Marcelo de A. Bracco, Managing Director Brazil & Latin America regions says rental companies are investing to expand their fleets, and some are also opening branches throughout the country.
“In my view, the main factors which would motivate such a movement would be the fact that more and more end users are making the option of renting a machine, instead of buying them, seeing advantages on the rental alternative.
“Also, the economy in Brazil had a favourable year , with strong increases in the agriculture, mining and construction businesses, therefore positively impacting the machinery rental business.
“Specifically for the rental market, Manitou Group offers in Brazil and Latin America countries, mobile elevating work platforms, called MEWPs, being articulated machines from 12 metres to 28 metres, diesel and electric versions.
“More recently, we have successfully launched the skid steer loaders range, from around 600 kg to 1,500 kg of rated operating capacity, and backhoe loaders with 90 hp, which have been a success in all LATAM and are strongly increasing our turnover and market penetration in all countries.”
Manitou Group’s offering to the rental market had traditionally included telehandlers to be used on oil and gas or mining applications or forklifts to be used in an industrial site.
“However, we see more recently that MEWPs and skid steer loaders are the models that have been performing quite well with the rental companies in Brazil.”

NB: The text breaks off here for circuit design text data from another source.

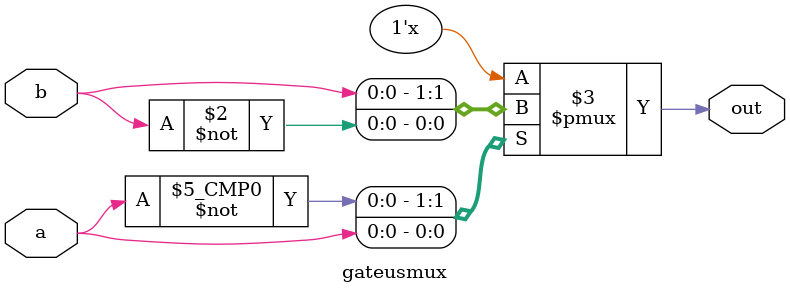
<source format=v>
module gateusmux (out,a,b);
  input a,b;
  output reg out;
  always @(a or b)
  begin
    case (a)
      1'b 0 : out = b;
      1'b 1 : out = (~b);
    endcase
  end
endmodule
  
      
      
      

</source>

“Among the construction projects and oil & gas infrastructure investments, an interesting project is the solar panels investments being constructed in the north of Brazil, which are using Manitou telehandlers, due to the reliability and robustness of our products, and the technical skills that we own on such machines.”
“For us in Latin America, I would say that the economy in the region has always been a roller coaster, and we have learned over the years how to live with that,” he says.
“Just to mention some examples, when we had the construction crisis in Brazil, during 2015 to 2018, we focused our attention on selling agricultural and mining machines there.
“Now, we are seeing Argentina in a more difficult moment, and we have Brazil booming in the machinery market. In summary, we need to be creative, flexible and fast on our reaction in a complex region like Latin America.”